4.5Lasso, ch'io il provo per quel viso adorno,
4.6qual m'ha sì tolto che pi— non son mio,
4.7non perch'el sia restio,
4.8ma per distanzia da tanto splendore.
4.9Nasce per tale essilio fraude e errore
4.10dal malvagio accidente che l'adopra,
4.11il qual contai di sopra,
4.12né mi dorrò, come già fei, con elli,
4.13ma con erbe, con fronde e con augelli.
5.1Tra' fior, nei prati e per le verdi piagge,
5.2a piè di sterpi e di gran siepi all'ombra,
5.3col pensier che m'ingombra,
5.4vo sfogando il dolor, che sempre ho meco,
5.5dove m'appaion cose aspre e selvagge,
5.6che di paura spesso l'alma adombra;
5.7ma tutto questo sgombra
5.8l'amara passïon che innanzi reco,
5.9per la qual terminar, la morte preco.
5.10Se tema non vincesse i pensier rei,
5.11già presso gli sarei:
5.12col colpo poserebbe il corpo lasso,
5.13che mille volte ognor, vivendo, il passo.

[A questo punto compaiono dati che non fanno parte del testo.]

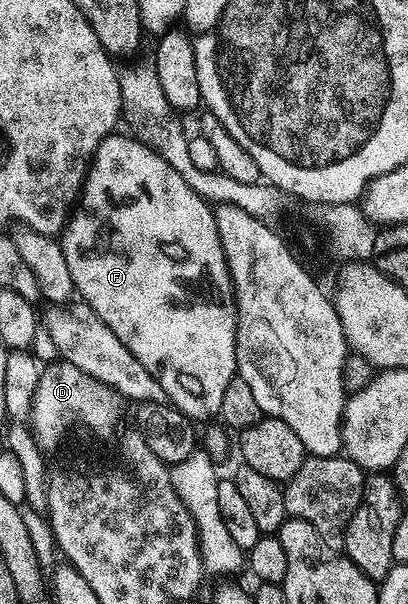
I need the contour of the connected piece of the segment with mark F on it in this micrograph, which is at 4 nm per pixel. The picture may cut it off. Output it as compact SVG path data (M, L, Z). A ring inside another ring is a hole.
M115 132L109 134L96 148L94 159L90 161L90 170L86 174L86 183L82 186L80 205L71 213L61 235L64 260L68 260L68 268L72 271L72 284L77 297L85 302L88 308L96 312L100 318L116 334L124 347L128 348L136 359L140 360L148 372L164 388L169 405L192 420L215 417L220 404L224 400L224 392L228 384L236 377L236 320L238 309L234 303L234 285L228 272L228 264L224 260L224 248L220 244L220 234L216 232L216 222L211 203L201 198L191 186L164 160L153 146L145 146L138 138L129 138L126 134Z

6.1Mostra la terra germogliando festa,
6.2perché sotto altro nome si governa;
6.3e fuor d'ogni caverna
6.4veggio ogni selvaggina alla pastura.
6.5Lieta per la stagion si manifesta
6.6ciascuna cosa che sperando verna,
6.7fin che tal tempo cerna
6.8del novello Arïete ornata cura.
6.9Ma nostra umana fantasia perdura
6.10in cercar come possa ir più stentando,
6.11sempre pace schifando,
6.12qual poi vorrebbe; onde 'l desio gli è spento,
6.13com' ho fatto io, che senza pro mi pento.
7.1O serpenti di Libia aspri e crudeli,
7.2anzi pietoso qual di voi m'ancida,
7.3correte alle mie grida
7.4e ragion fate ch'io sia vostro pasto!
7.5Ben prendereste un agnel che si celi,
7.6ma, non chi per piacer morte disfida;
7.7perché non si divida,
7.8il fa Fortuna, forse, il duol ch'i' attasto.
7.9O felice Ateon, da i tuoi can guasto
7.10fusti una volta sol per questo fato;
7.11ed io son lacerato
7.12tante fïate quante io fo sospiri!
7.13Pensi omai chi è cagion de' miei martiri.
8.1Dov'è malizia maritata lascia
8.2me consumar tra questi rusticani,
8.3car mio lamento, e va' dove ti piace.
8.4Molti lagrimeran della tua ambascia
8.5per li sembianti tuoi dolenti e strani,
8.6e tu fa' come quel che ode e tace.
8.7Chi ti domanda per darti conforto
8.8di' pur: «Guardate l'abito ch'io porto».